How the environment shapes the plastisphere of microplastic in a coastal lagoon – a living lab test

Globally, the prevalence of microplastic particles in aquatic environments is increasing exponentially necessitating a need to understand the potential risks. Of particular concern is bacterial attachment to plastic surfaces (the plastisphere) and the risk that these novel surfaces might pose for the fate and transfer of environmental pathogens. To date, studies comparing geographically isolated samples have dominated over systematic approaches. Here, we utilised a temperate brackish lagoon with a natural environmental gradient (Fleet Lagoon, Dorset, U.K.) to explore the colonisation of bacterial communities on microplastics and natural controls (glass beads and the particle attached water fraction). We deployed polyethylene, polypropylene, polystyrene and glass-bead controls for four weeks across a salinity-temperature-pH gradient and characterised resulting biofilms and water-fraction communities using 16S rRNA amplicon sequencing. Analysing the plastisphere communities of post-exposure particles revealed that microplastic associated communities had a higher diversity than that observed for the planktonic bacterial community of the surrounding waters across all samples and sites.

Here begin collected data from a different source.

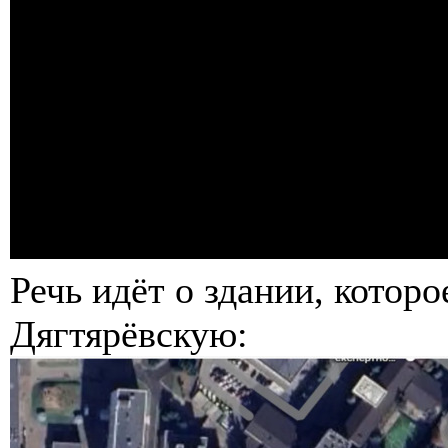
Речь идёт о здании, котор
Дягтярёвскую: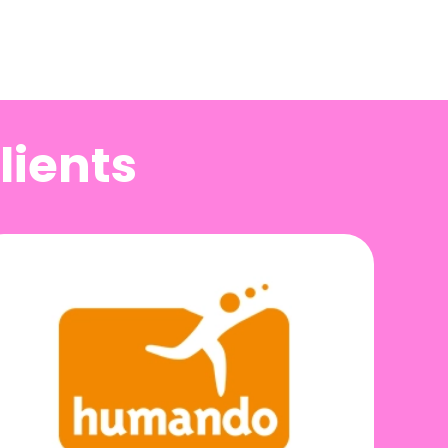
lients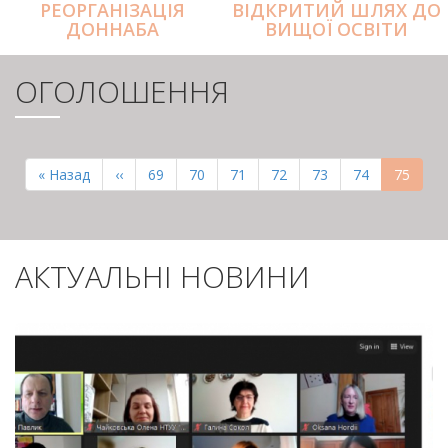
РЕОРГАНІЗАЦІЯ
ВІДКРИТИЙ ШЛЯХ ДО
ДОННАБА
ВИЩОЇ ОСВІТИ
ОГОЛОШЕННЯ
РОЗБИВКА
НА
Перша
« Назад
Попередня
‹‹
Page
69
Page
70
Page
71
Page
72
Page
73
Page
74
Поточн
75
СТОРІНКИ
сторінка
сторінка
сторінк
АКТУАЛЬНІ НОВИНИ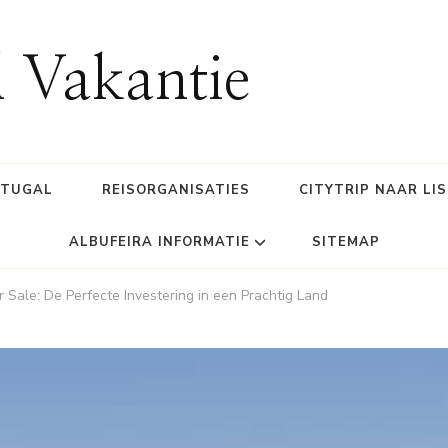
l Vakantie
RTUGAL
REISORGANISATIES
CITYTRIP NAAR LI
ALBUFEIRA INFORMATIE
SITEMAP
 Sale: De Perfecte Investering in een Prachtig Land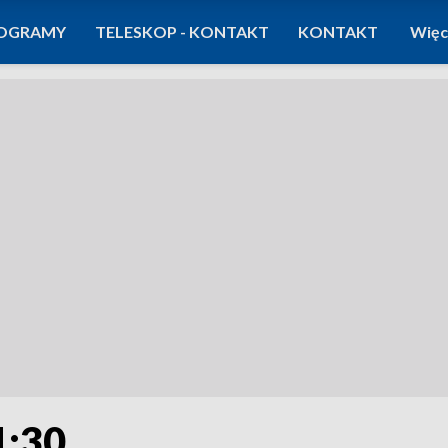
OGRAMY
TELESKOP - KONTAKT
KONTAKT
Więc
1:30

Beta-diversity analyses showed clear separation between particle-associated, particle-attached and planktonic communities, with polymer type explaining only a small proportion of variance compared with strong site-driven environmental effects. We also found that particle-associated communities exhibited some differences between the microplastic and the glass particles. Environmental parameters influenced bacterial communities attached to all particles, with Proteobacteria and Bacteroidetes dominating across all tested samples. Contrary to expectations, vibrios were not actively enriched on microplastic particles, with the highest relative abundance 4 times higher in the particle attached water fraction (13.07%) than on any microplastic particles.